Cycle crash girl: I'm lucky I didn't die'

Mother Sherry Coulson says Samantha just wants to get home and to hug her dog and see her rabbits...
Mother Sherry Coulson says Samantha just wants to get home and to hug her dog and see her rabbits. Photo: NZ Herald
Ten-year-old Samantha Robertson is aware of how close she came to death in the crash that left her in an induced coma.

"I've been sleeping," the primary school pupil said yesterday. "I'm very lucky I didn't die."

On January 30, Samantha overshot the end of a driveway while doing laps on her bike in rural Pukekawa, south of Auckland.

She had been swimming at a friend's house before riding her bike up and down the driveway.

She wasn't wearing a helmet as she shot into the path of a car on the 100kmh road and was thrown from her bike.

"I can remember flying. That's all." And before that, "I can sort of remember when I was swimming with my friends."

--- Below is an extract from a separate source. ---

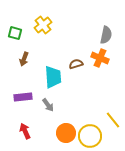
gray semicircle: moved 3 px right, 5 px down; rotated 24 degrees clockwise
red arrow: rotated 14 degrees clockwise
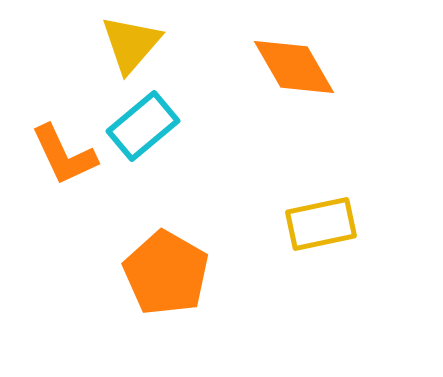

Since being woken from her coma last Thursday, Samantha has been speaking, is able to walk and is showing few lasting effects.

She has a collection of scars and bandages on her legs, arms and head, but remarkably, she suffered no broken bones.

Starship hospital neurosurgeon Andrew Law said Samantha was fortunate to have pulled through as she had.

"She's a very, very lucky young lady ... just exceptionally lucky. We see kids with similar things, or less, who don't survive. Tomorrow we may have someone with a similar accident who doesn't wake up," he said.

Samantha had suffered some minor brain damage in the collision, which caused bruising in her right temporal lobe.

"She's done remarkably well," Dr Law said. "She had a severe head injury - her whole brain got shaken around."

Doctors had to reduce swelling and release pressure on her brain, as well as drain spinal fluid, Dr Law said.

She also had serious wounds to both her legs, her shoulder and an elbow.

The biggest test in her recovery occurred last week, the neurosurgeon said.

"That's the real test, being off the machines. You have to wake up and talk and move. She's going to take a year to get back to herself."

But parents John Robertson and Sherry Coulson, who are separated, said their daughter was well on the way to getting back to her old self.

"It's a bloody miracle. It's absolutely unbelievable," Mr Robertson said. "She's walking and she's talking, which is the main thing. She's talking like she never even had a head injury."

Ms Coulson doesn't think it'll be too long before her little girl is home. "She really just wants to get home and hug her little dog and see her rabbits. It's all positive from here."